++++ Records

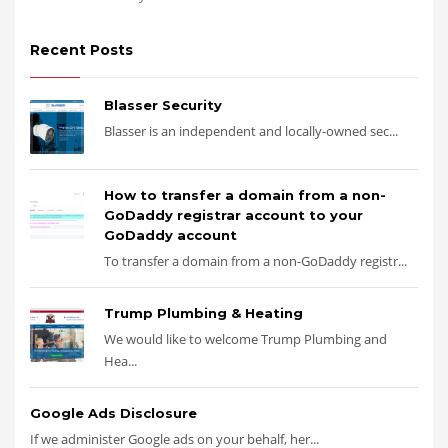
Recent Posts
Blasser Security
Blasser is an independent and locally-owned sec...
How to transfer a domain from a non-
GoDaddy registrar account to your
GoDaddy account
To transfer a domain from a non-GoDaddy registr...
Trump Plumbing & Heating
We would like to welcome Trump Plumbing and
Hea...
Google Ads Disclosure
If we administer Google ads on your behalf, her...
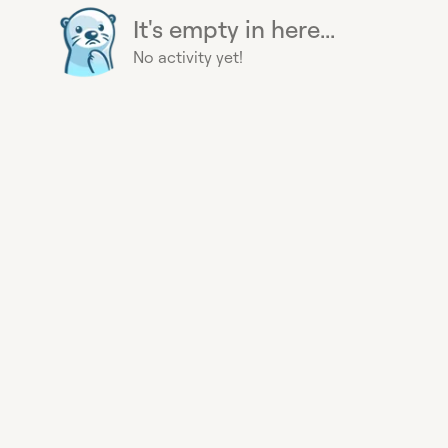
It's empty in here...
No activity yet!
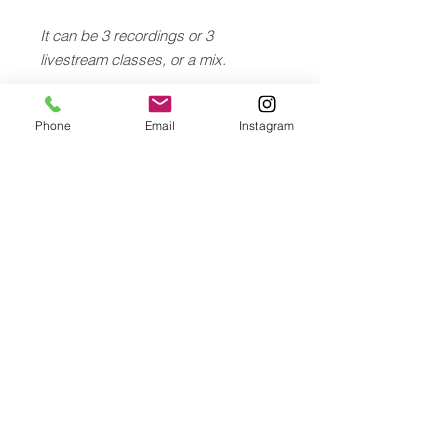
It can be 3 recordings or 3
livestream classes, or a mix.
After purchasing the gift card, you
Phone
Email
Instagram
will be able to send a personalized
message and receive a pdf card for
your gift.
© 2026 Chantal Hauser
YOGA ATELIER, Florastrasse 13, 8800 Thalwil
- Zürich, Switzerland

++++++++

- Exercise requirements -
Turn the lines above into a numbered list, skipping any blank lines and leaving out the pictures.

- Response below -
1. Recent Posts
2. Blasser Security
3. Blasser is an independent and locally-owned sec...
4. How to transfer a domain from a non-
5. GoDaddy registrar account to your
6. GoDaddy account
7. To transfer a domain from a non-GoDaddy registr...
8. Trump Plumbing & Heating
9. We would like to welcome Trump Plumbing and
10. Hea...
11. Google Ads Disclosure
12. If we administer Google ads on your behalf, her...
13. It's empty in here...
14. No activity yet!
15. It can be 3 recordings or 3
16. livestream classes, or a mix.
17. After purchasing the gift card, you
18. Phone
19. Email
20. Instagram
21. will be able to send a personalized
22. message and receive a pdf card for
23. your gift.
24. © 2026 Chantal Hauser
25. YOGA ATELIER, Florastrasse 13, 8800 Thalwil
26. - Zürich, Switzerland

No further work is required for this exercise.